▼
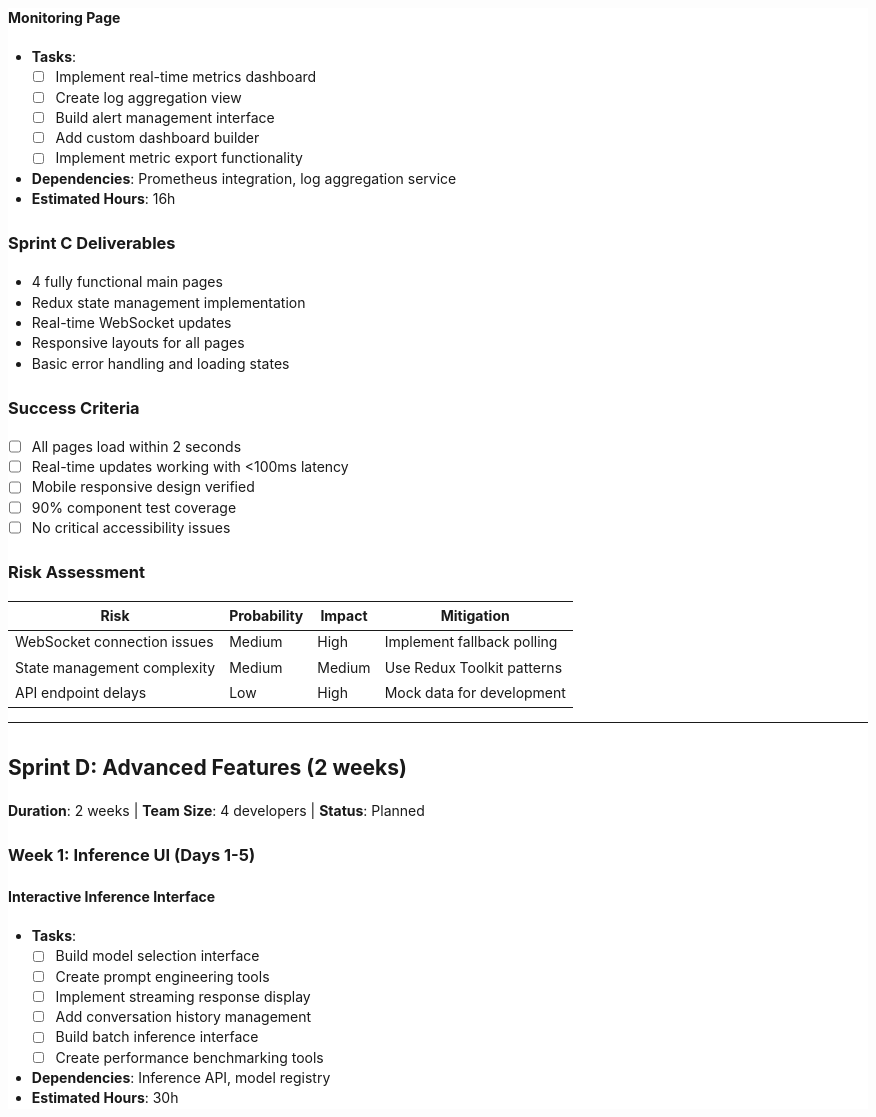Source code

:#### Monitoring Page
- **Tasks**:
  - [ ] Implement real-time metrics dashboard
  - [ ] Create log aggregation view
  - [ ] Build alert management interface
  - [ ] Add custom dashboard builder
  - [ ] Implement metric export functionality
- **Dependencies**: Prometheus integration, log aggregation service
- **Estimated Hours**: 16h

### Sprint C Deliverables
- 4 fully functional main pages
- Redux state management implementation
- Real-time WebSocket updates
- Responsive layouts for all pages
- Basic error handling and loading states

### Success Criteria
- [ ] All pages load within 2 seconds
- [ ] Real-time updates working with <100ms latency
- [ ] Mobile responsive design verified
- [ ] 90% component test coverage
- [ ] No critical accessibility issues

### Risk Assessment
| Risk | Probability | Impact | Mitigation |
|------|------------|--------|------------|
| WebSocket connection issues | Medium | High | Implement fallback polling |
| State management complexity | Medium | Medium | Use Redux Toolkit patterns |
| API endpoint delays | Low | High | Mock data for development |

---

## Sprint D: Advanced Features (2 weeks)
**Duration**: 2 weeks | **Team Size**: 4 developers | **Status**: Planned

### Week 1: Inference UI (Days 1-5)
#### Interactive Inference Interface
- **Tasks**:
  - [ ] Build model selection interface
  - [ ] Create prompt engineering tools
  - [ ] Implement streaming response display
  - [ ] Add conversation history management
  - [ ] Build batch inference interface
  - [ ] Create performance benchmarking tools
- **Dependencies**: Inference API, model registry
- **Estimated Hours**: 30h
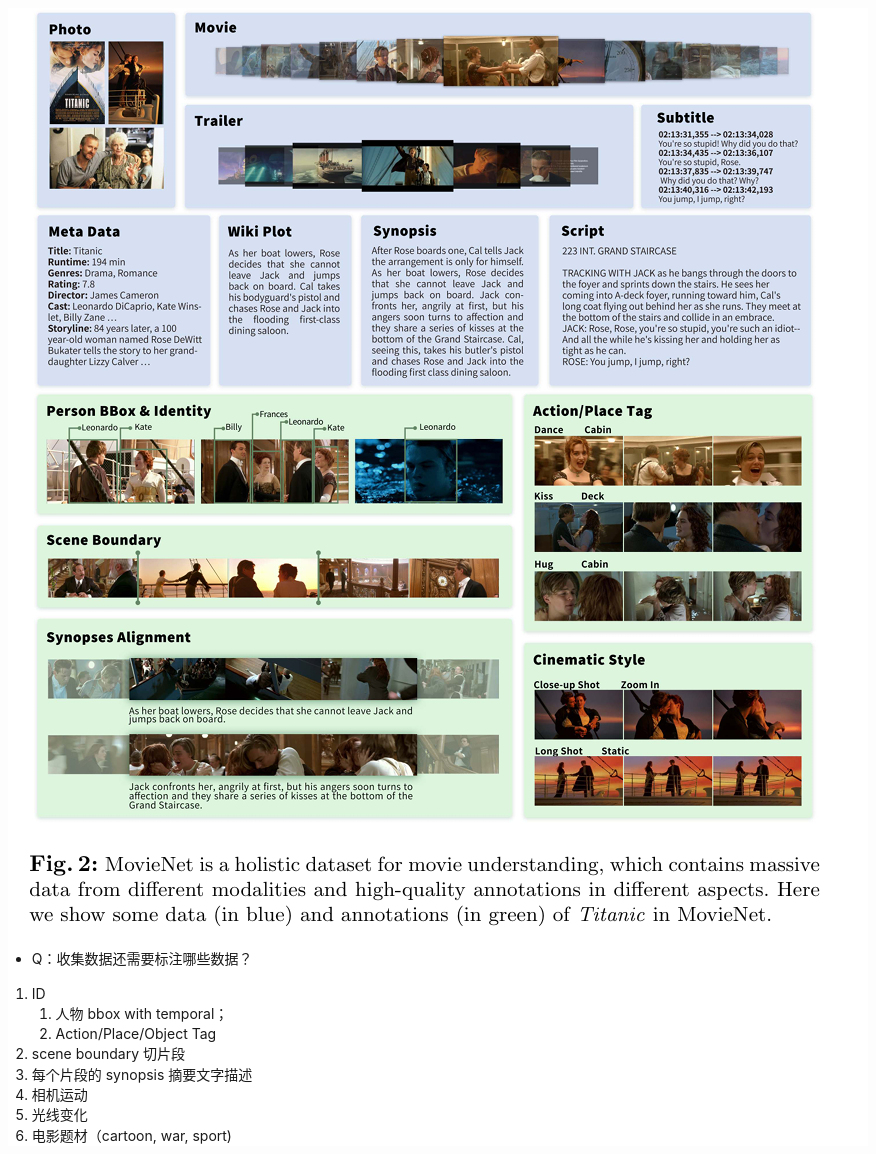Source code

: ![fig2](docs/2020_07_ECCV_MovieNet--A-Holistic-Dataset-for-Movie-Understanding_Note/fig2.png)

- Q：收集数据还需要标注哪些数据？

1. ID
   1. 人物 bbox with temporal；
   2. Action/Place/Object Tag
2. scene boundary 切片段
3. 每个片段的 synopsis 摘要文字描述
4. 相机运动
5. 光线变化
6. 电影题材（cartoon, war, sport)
▲
| WHAT THE TASK REQUIRES |
The required answer is an exact, picture-free copy of the lines from the opening of the listing above through the line with "- **Dependencies**: Prometheus".

| TASK ANSWER |
Source code

:#### Monitoring Page
- **Tasks**:
  - [ ] Implement real-time metrics dashboard
  - [ ] Create log aggregation view
  - [ ] Build alert management interface
  - [ ] Add custom dashboard builder
  - [ ] Implement metric export functionality
- **Dependencies**: Prometheus integration, log aggregation service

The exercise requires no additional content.